Come è emerso chiaramente durante la visita di commiato alle sezioni dell’edificio da ristrutturare, il progetto segue un concetto ben studiato. Lasciare in loco le grandi architetture antiche era l’unica soluzione, per la Via Processionale di Babilonia e la Porta del Mercato di Mileto, che richiedono enormi misure di protezione e sicurezza durante i lavori di costruzione che si svolgeranno tutt’intorno. Sarà necessario costruire soffitti completamente nuovi e installare il sistema di aria condizionata dell’edificio. Ciò che è stato ricostruito dopo le devastazioni della Seconda Guerra Mondiale, in condizioni di penuria di materiali, si è rivelato per quello che era, dopo la rimozione delle graziose pannellature davanti ai muri di mattoni assemblati: una struttura temporanea.

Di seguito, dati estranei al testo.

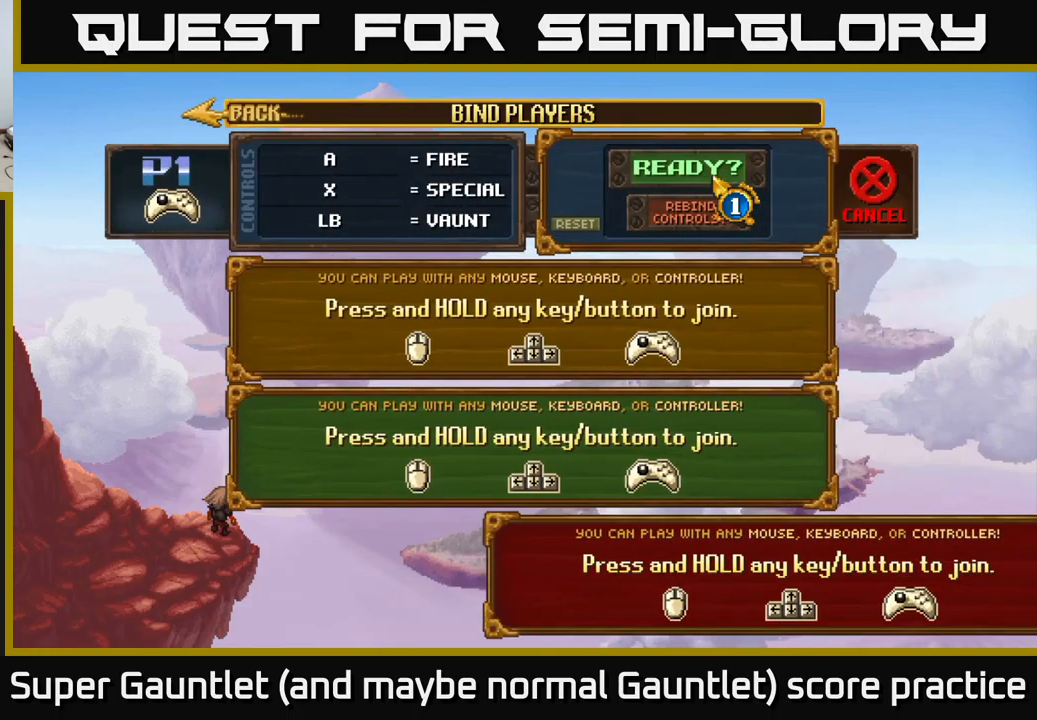
{"buttons": [], "left_stick": "center", "right_stick": "center", "events": [[117, "A", "down"], [250, "A", "up"]]}
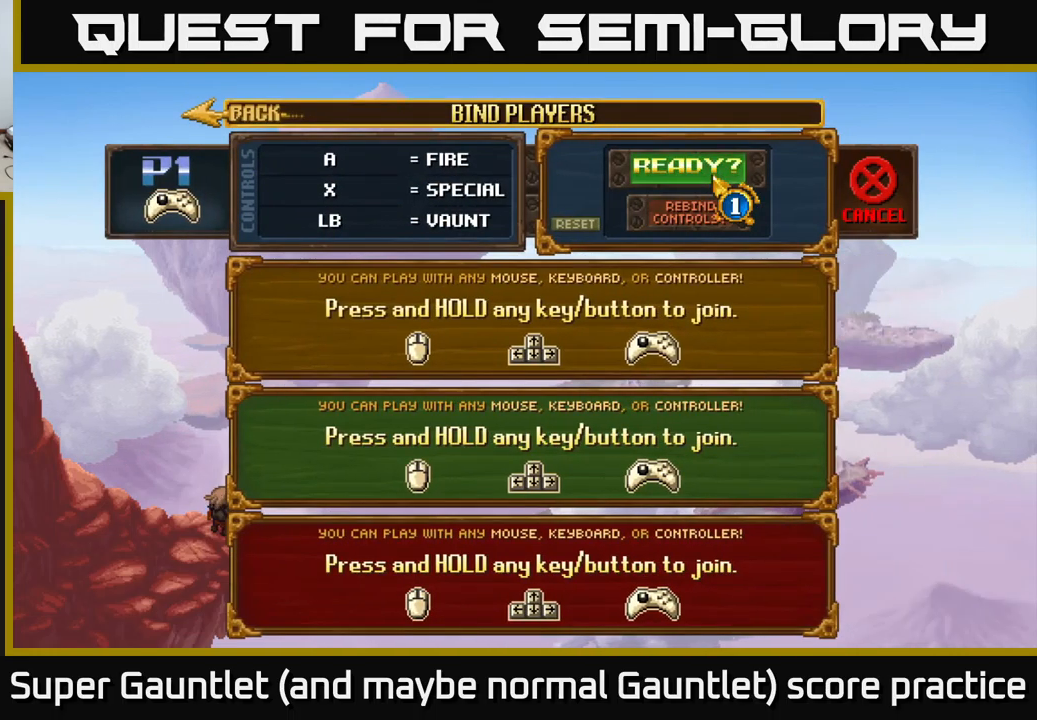
{"buttons": [], "left_stick": "center", "right_stick": "center", "events": [[200, "A", "down"], [300, "A", "up"]]}
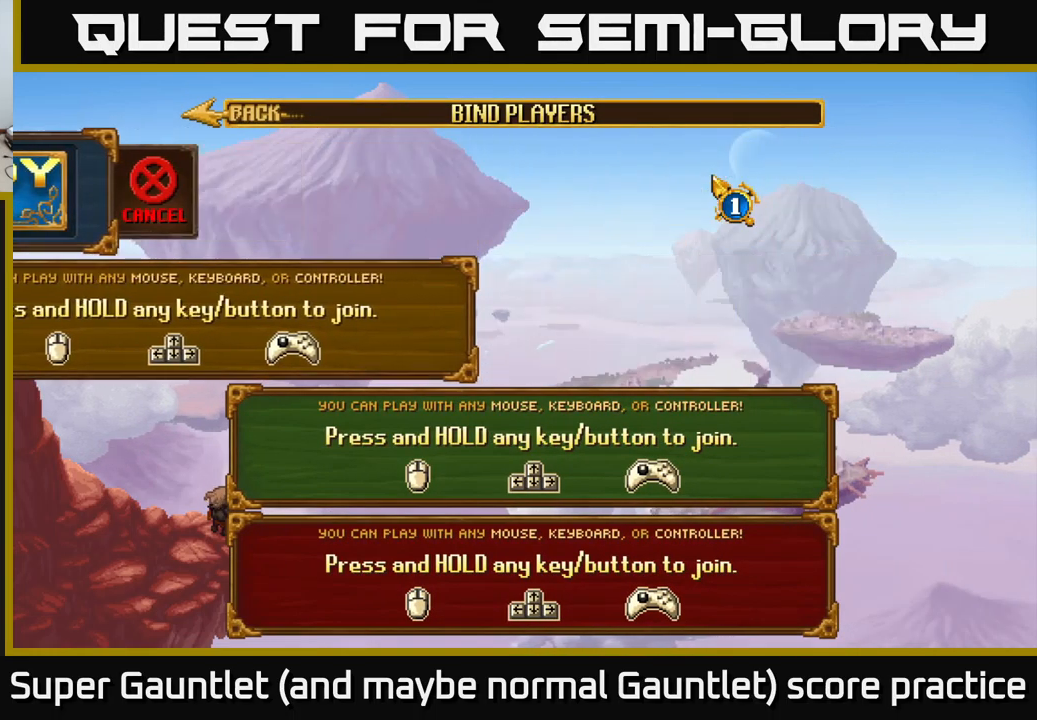
{"buttons": [], "left_stick": "center", "right_stick": "center", "events": []}
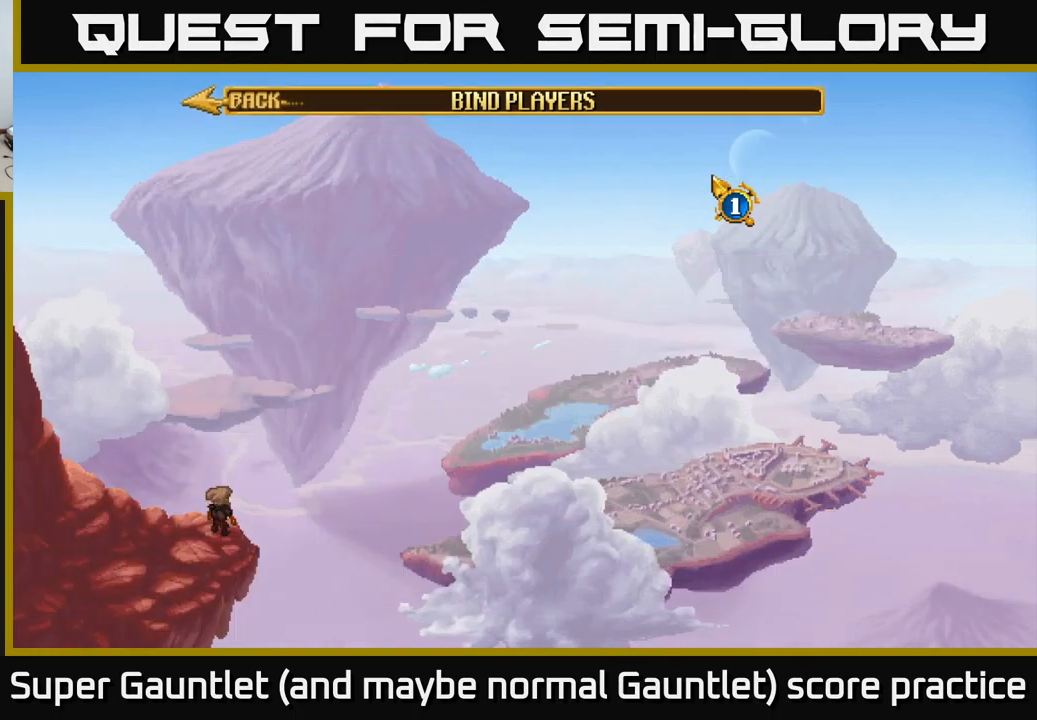
{"buttons": [], "left_stick": "center", "right_stick": "center", "events": []}
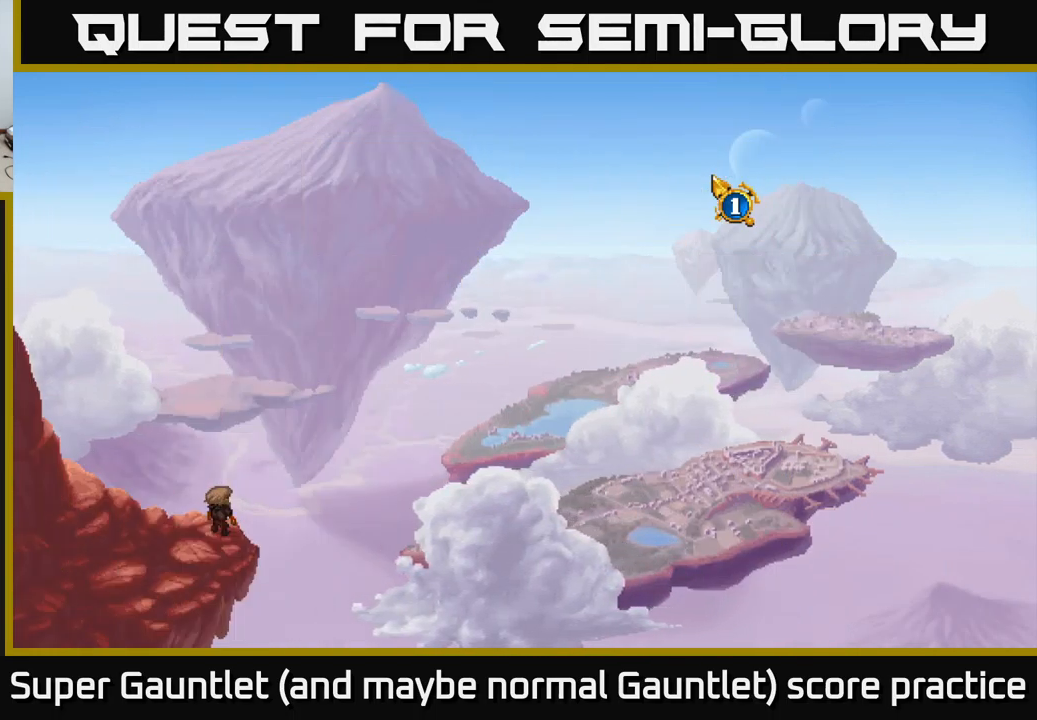
{"buttons": [], "left_stick": "center", "right_stick": "center", "events": []}
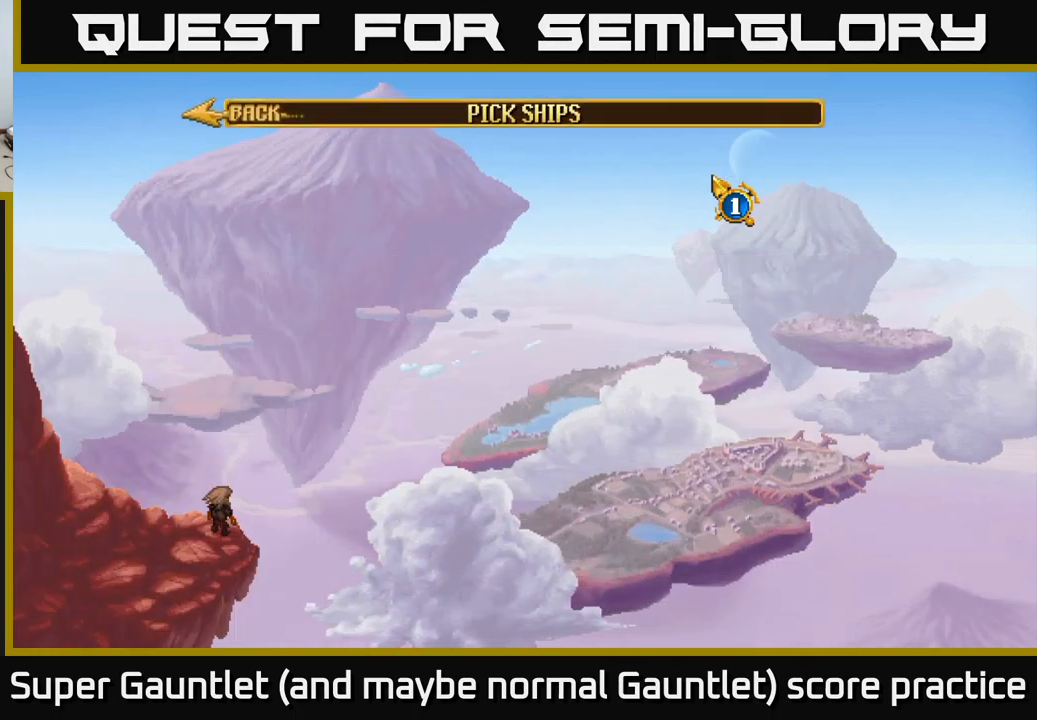
{"buttons": [], "left_stick": "center", "right_stick": "center", "events": []}
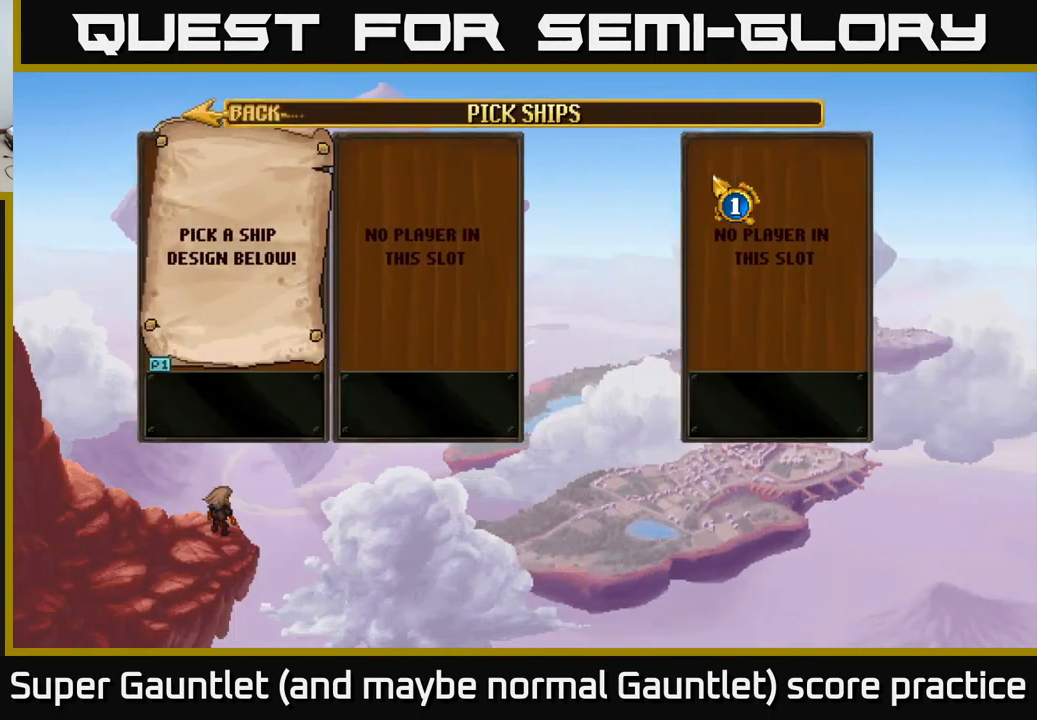
{"buttons": [], "left_stick": "center", "right_stick": "center", "events": []}
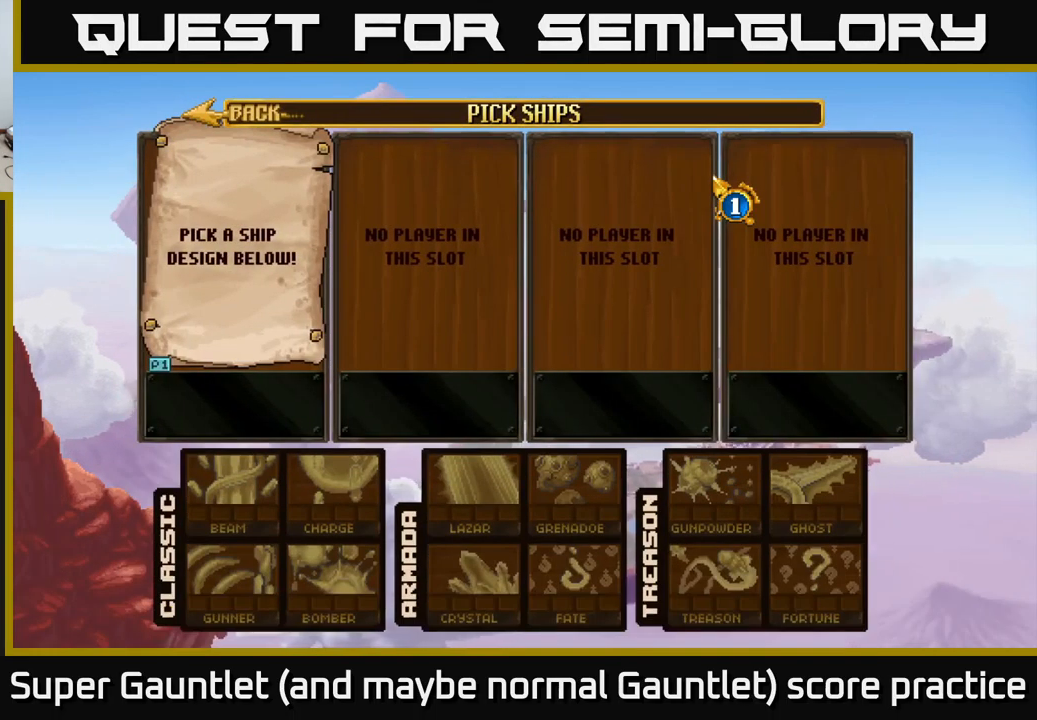
{"buttons": [], "left_stick": "center", "right_stick": "center", "events": []}
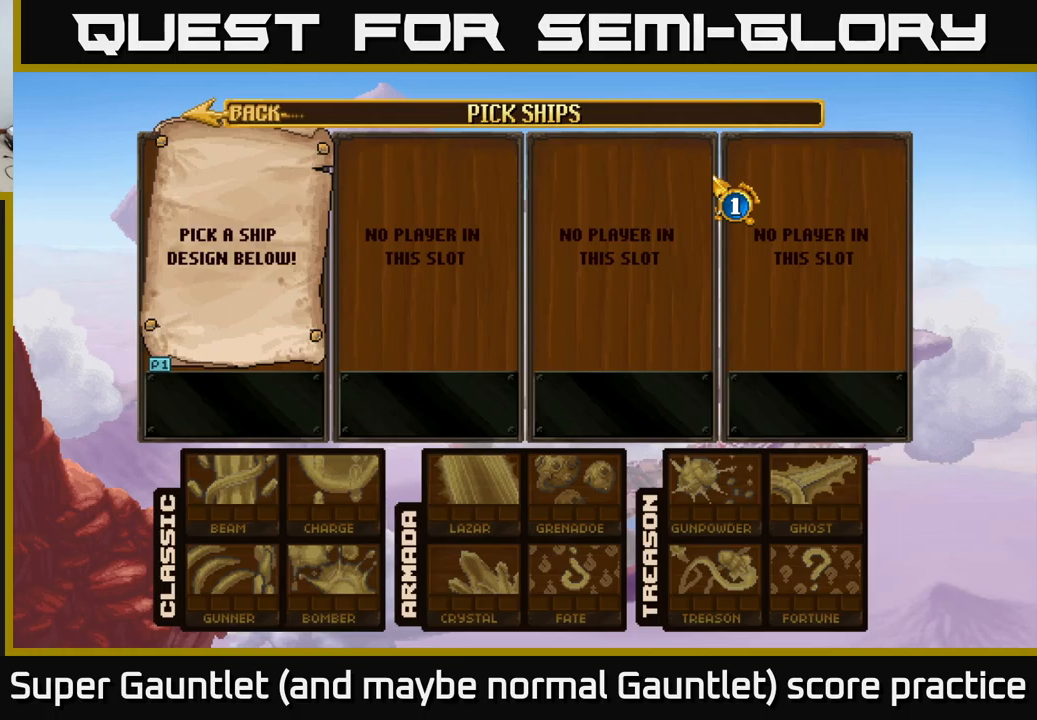
{"buttons": [], "left_stick": "down-left", "right_stick": "center", "events": [[117, "left_stick", "down-left"]]}
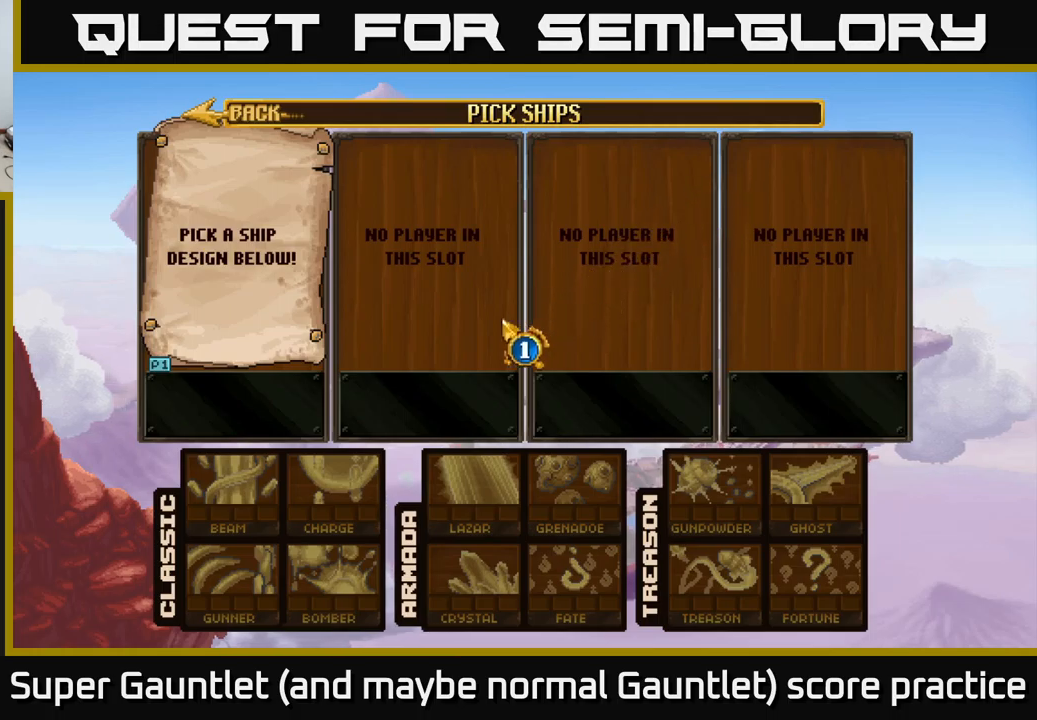
{"buttons": [], "left_stick": "down-left", "right_stick": "center", "events": [[150, "left_stick", "left"], [283, "left_stick", "down-left"]]}
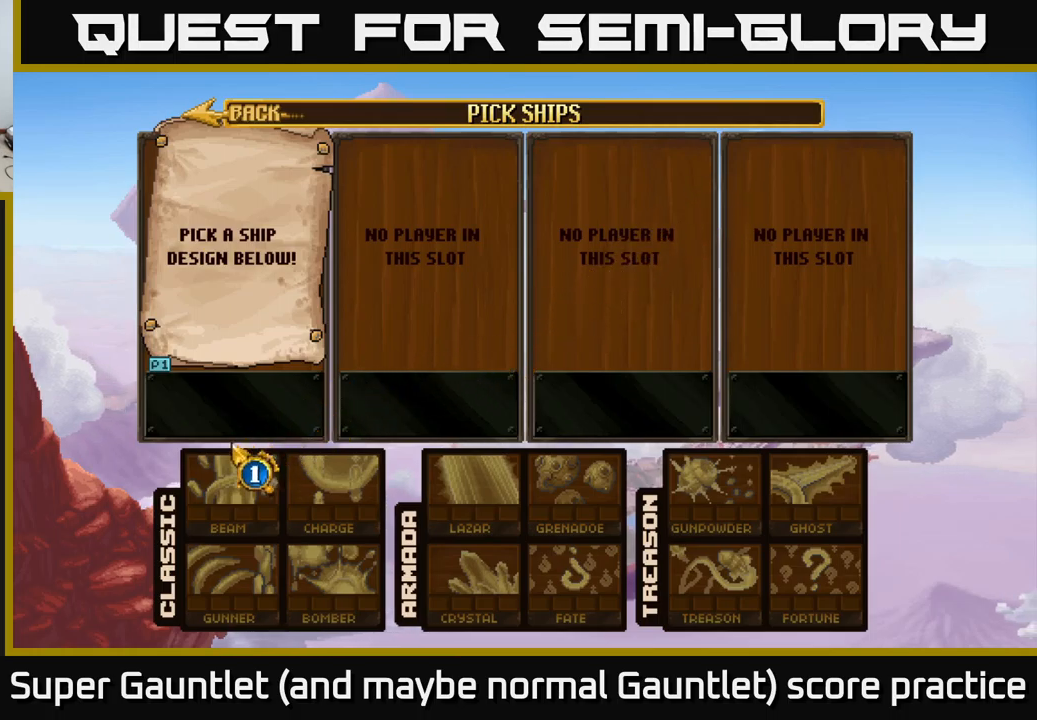
{"buttons": [], "left_stick": "down", "right_stick": "center", "events": [[183, "left_stick", "center"], [500, "left_stick", "down"]]}
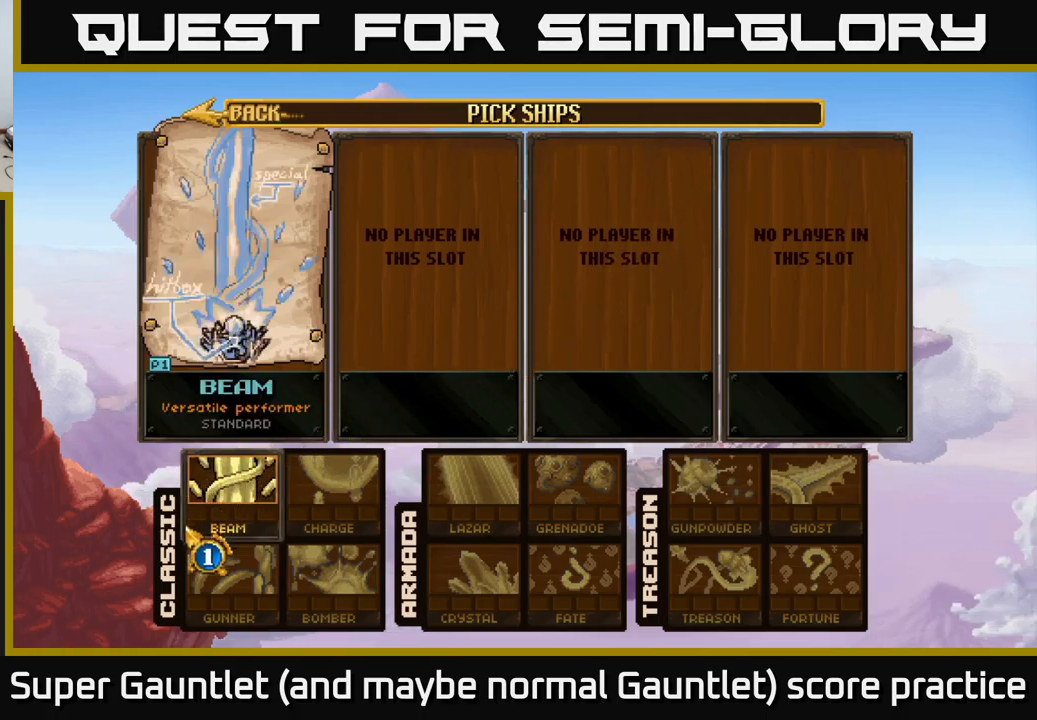
{"buttons": [], "left_stick": "center", "right_stick": "center", "events": [[150, "left_stick", "center"]]}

Questo mese, eccezionalmente, il pubblico ha avuto la possibilità di visitare l’ala sud di uno dei musei più famosi di Berlino, prima che chiudesse definitivamente per i prossimi 14 anni. L’area, che era inagibile dall’ottobre 2023, è stata aperta tre giorni prima di richiudere fino al 2027. La riapertura finale sarà solamente nel 2037. Ma la visita in questi giorni è stata estremamente suggestiva perché abbiamo potuto apprezzare la dimensione di cantiere, di work in progress, di solito accessibile solo agli addetti ai lavori.